Dr Ian Simpson is a Principal Investigator in the Patrick Wild Centre and the University of Edinburgh’s Institute for Adaptive and Neural Computation in the School of Informatics.

As the global population grows, so too does the rate of neurological disease – particularly among people in the developing world. Those of us concerned with the start and end of life face an increasing challenge to develop fast and effective ways to discover the underlying mechanisms of these diseases and new ways of designing drugs to treat them.

Comparing the groups of genes that have been linked to different brain diseases can be a very useful way to understand the biology that underlies them and what sets them apart from each other. In this diagram the diseases are represented as numbers around the outside of the circle and the ribbons represent genes “shared” between the diseases. The width of the ribbon is proportional to the number of genes in common between any two diseases. This visualisation reveals complex relationships between these diseases and suggests that for many there is a high degree of commonality in underlying mechanism.

Our research aim is to increase our understanding of the molecular underpinning of neurological diseases and to identify more specific and effective ways in which to treat and prevent them. We believe that in using a sound mechanistic-systems based approach, we will be pinpoint new high quality drug targets, which are cheaper and quicker to produce than they are at the moment.

To this end we are developing statistical, machine learning, modelling and computer science approaches in collaboration with colleagues in the Patrick Wild Centre who are involved in experimental neuroscientific research as well as pharmaceutical companies. We apply these research methods to the study autism spectrum disorders, ADHD and Parkinson’s disease.

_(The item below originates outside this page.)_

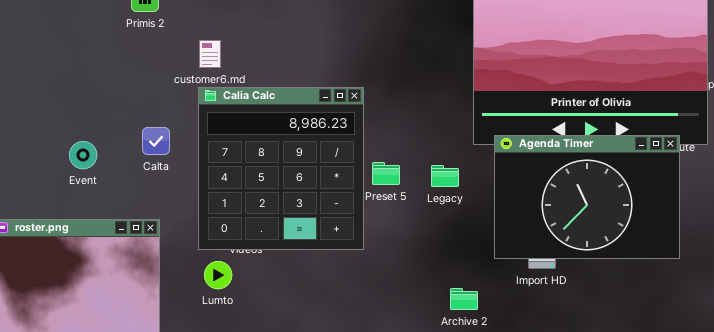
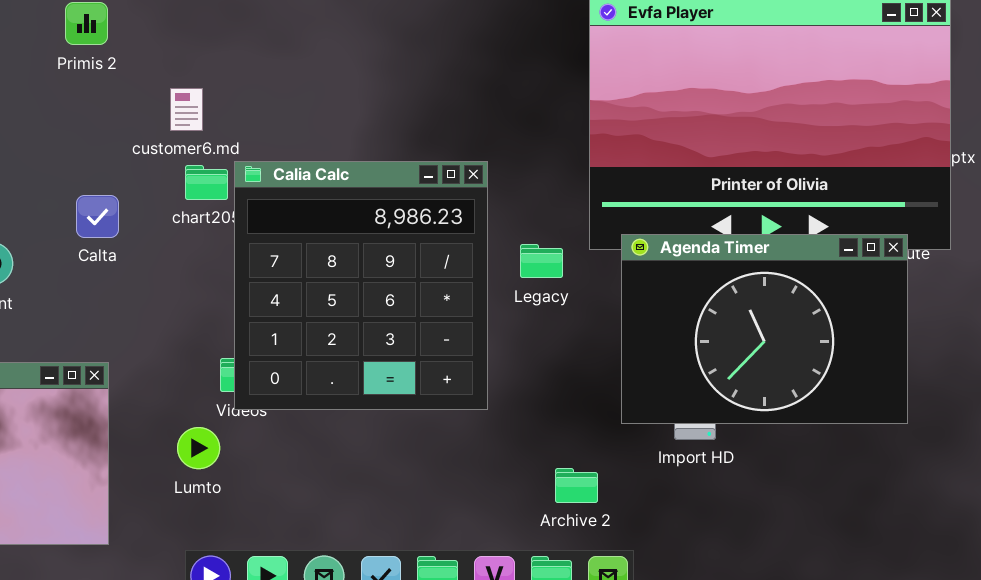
Calia Calc: [198,87,364,250] -> [234,161,488,410], moved
Calta: [142,127,170,155] -> [76,195,119,238], moved
Legacy: [431,165,459,187] -> [520,244,563,278], moved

Our methodological approaches fall into four main categories:-

  1. Statistical and machine learning based integration of bio-molecular data types e.g. hierarchical Bayesian networks, coDA, ‘graph’ based methods
  2. Digitisation of biology e.g. ontological, graph-based mapping, natural language processing (NLP) methods
  3. Dynamical modeling of biological systems across scales e.g. rule-based-languages, Kappa, BioPepa
  4. Algorithm, software and pipeline development e.g. R/Bioconductor packages, databases, web-applications and services.